Insight 1 — Fundraising is never that easy
The first insight from SoundCloud is about fundraising. Most founders assume that social apps can always raise money as long as they’re growing quickly, so they don’t have to think about making money until later on. SoundCloud is an important counterexample to that narrative. Even with 175m users and rapid growth, SoundCloud couldn’t get investors at a $1b valuation. It went on life support for half-a-dozen years while it figured out its business model and only just turned a profit 15 years after launching. If the team had tried to make money sooner, they could’ve saved themselves a lot of heartache and potentially become a much larger threat to Spotify than they are today.
Insight 2 — Think different
The second insight from SoundCloud is about its positioning. SoundCloud has the largest music catalog of any subscription music service with over 150m songs. While many of those songs have little if any streaming activity, they say something about SoundCloud’s strategy. Instead of trying to beat Apple Music and Spotify head on, SoundCloud competes by helping relatively unknown musicians build followings. Some of those unknowns go on to find mainstream success, but fans associate the service with smaller musicians who they can’t discover anywhere else.

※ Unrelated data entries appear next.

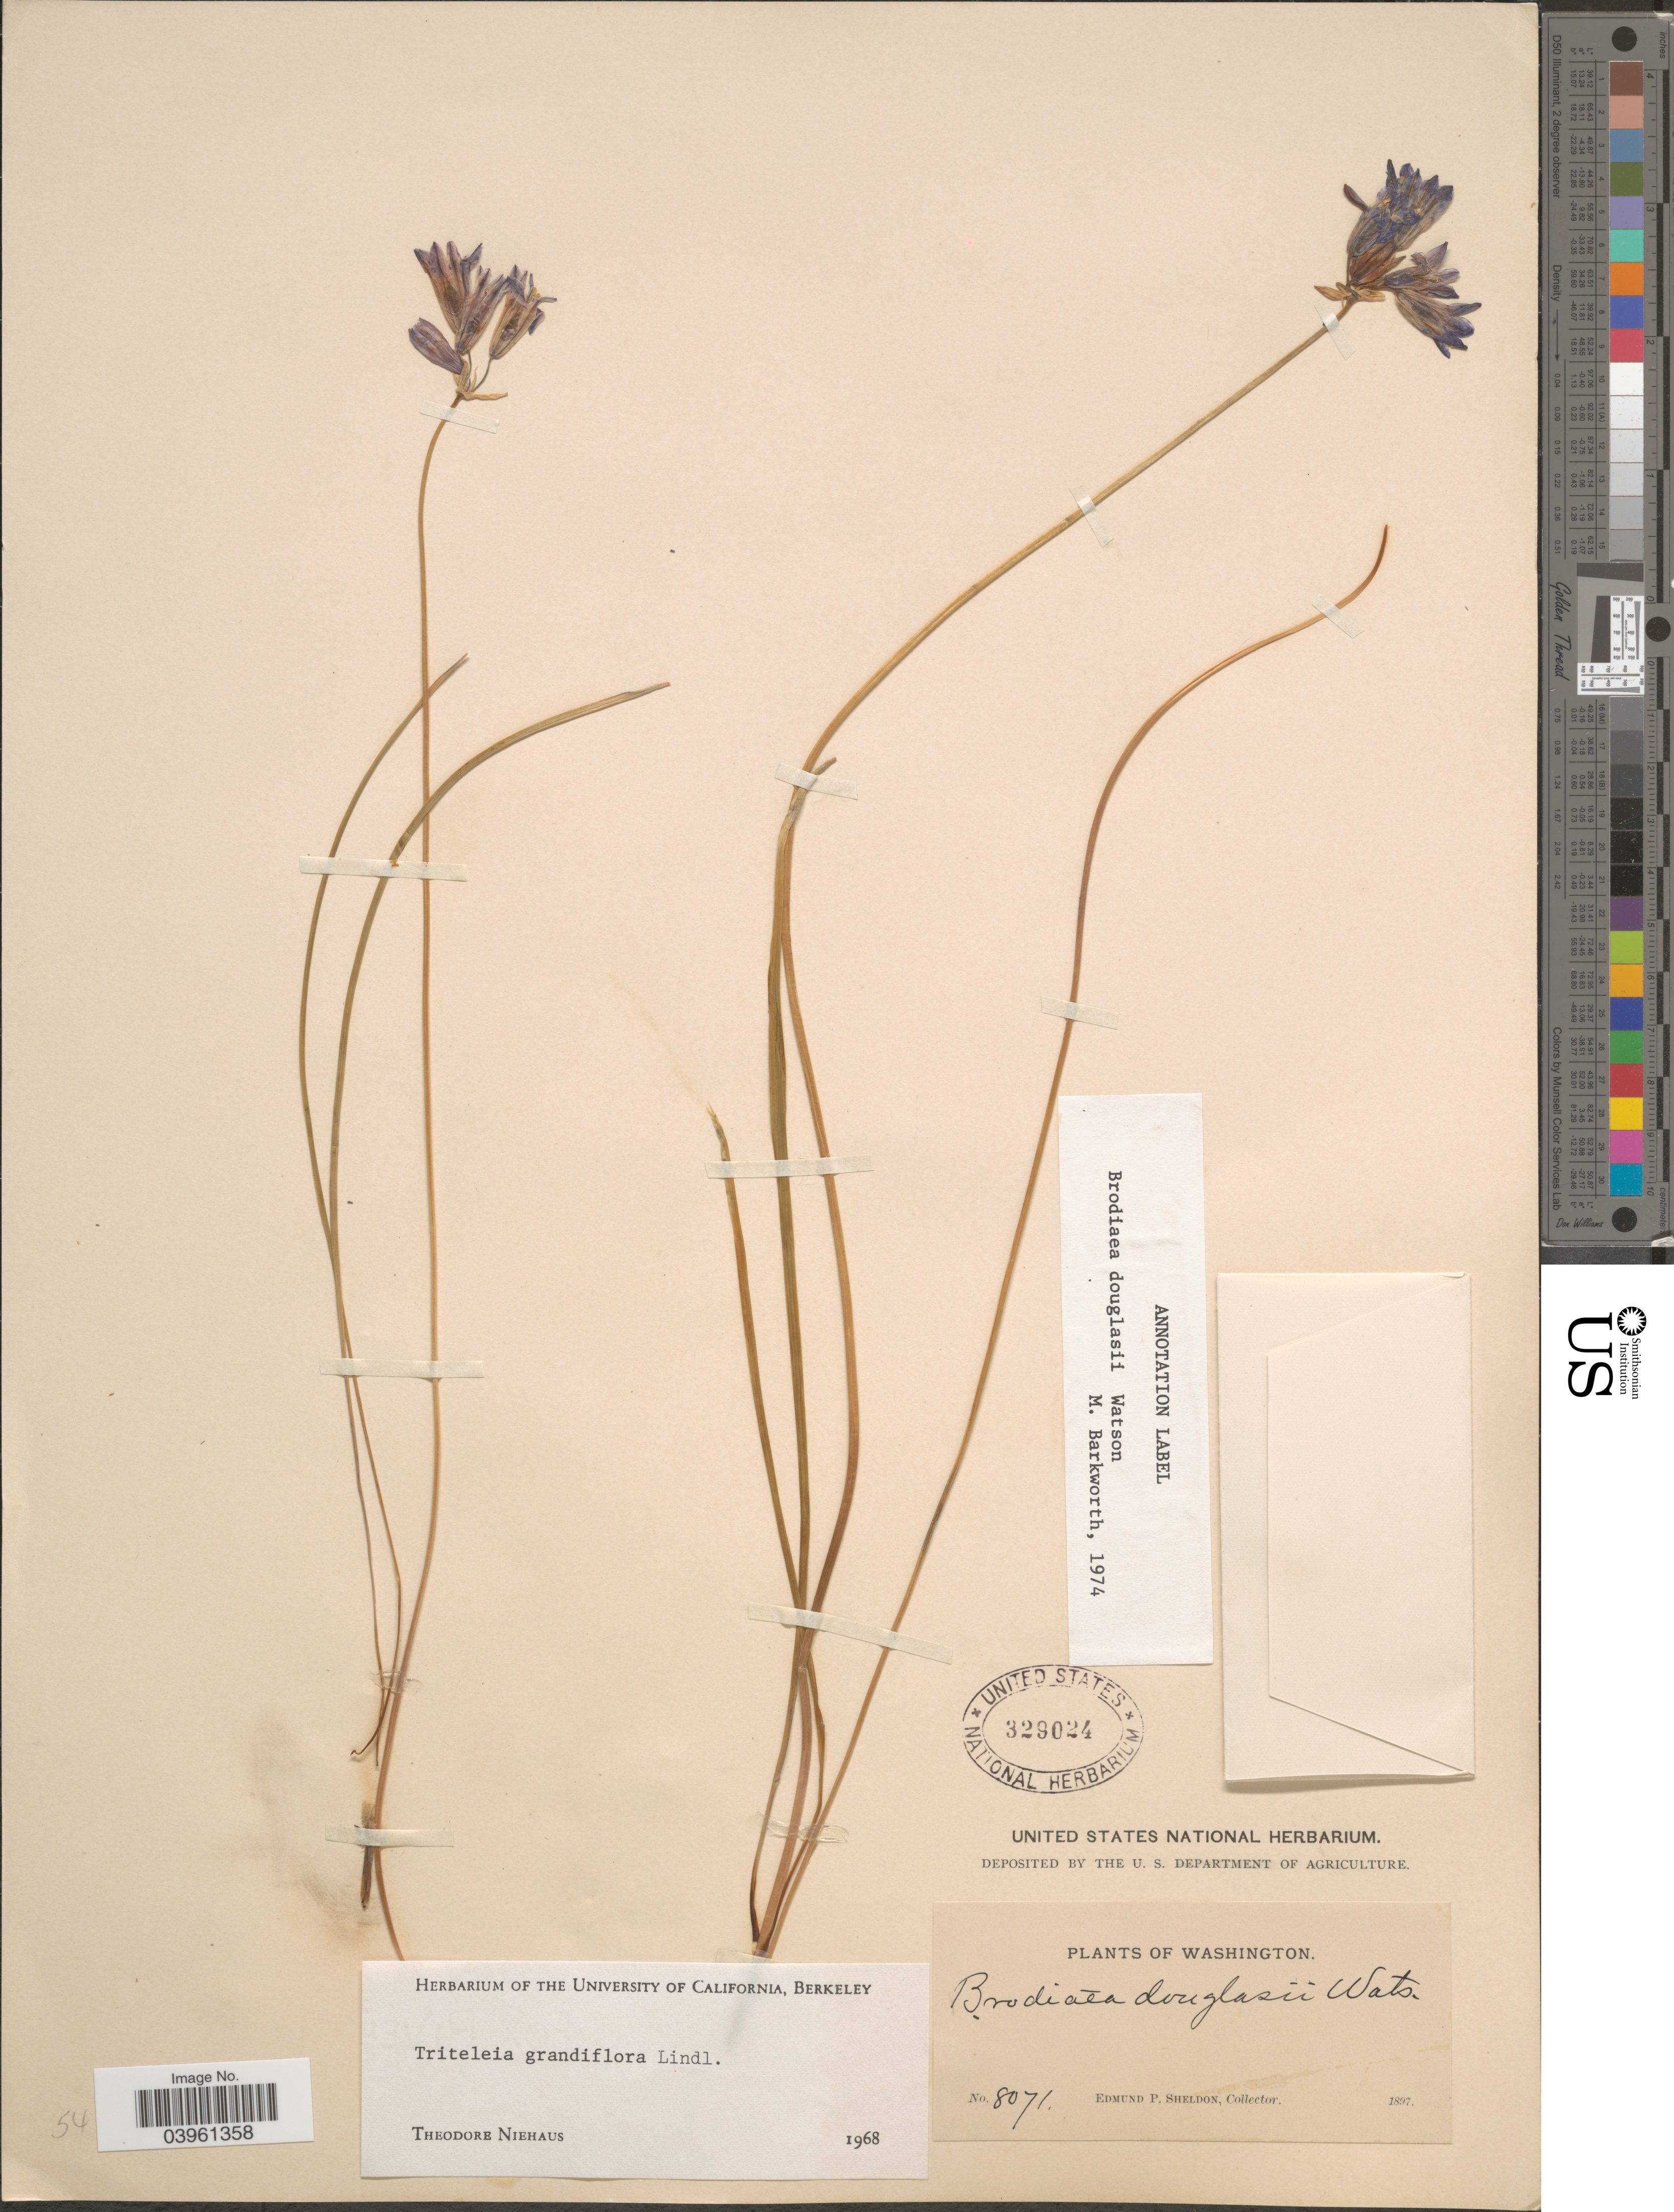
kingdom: Plantae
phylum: Tracheophyta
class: Liliopsida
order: Asparagales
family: Asparagaceae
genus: Triteleia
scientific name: Triteleia grandiflora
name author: Lindl.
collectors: E. P. Sheldon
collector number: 8071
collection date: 1897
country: United States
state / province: Washington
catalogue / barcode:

By positioning itself in the long tail of music distribution, SoundCloud has a moat that protects it from both incumbents like Apple and new entrants like TikTok.
Insight 3 — Build a product you want yourself
The third insight from SoundCloud’s success is about the strength of its vision. Lots of startups fail because the founders don’t understand their customers well enough to build a product they want. The easiest way to remedy that is to build products that solve your own problems, as Alex and Eric did. They were each music creators themselves and they deeply understood the challenges musicians faced when sharing music online. On the surface, SoundCloud seemed to be in no-man’s-land competing with companies who had the edge. But Alex and Eric’s professional experience gave them confidence that musicians would work with them anyway. By solving their own problems, they carved out a place in a cutthroat market among a sea of more profitable competitors.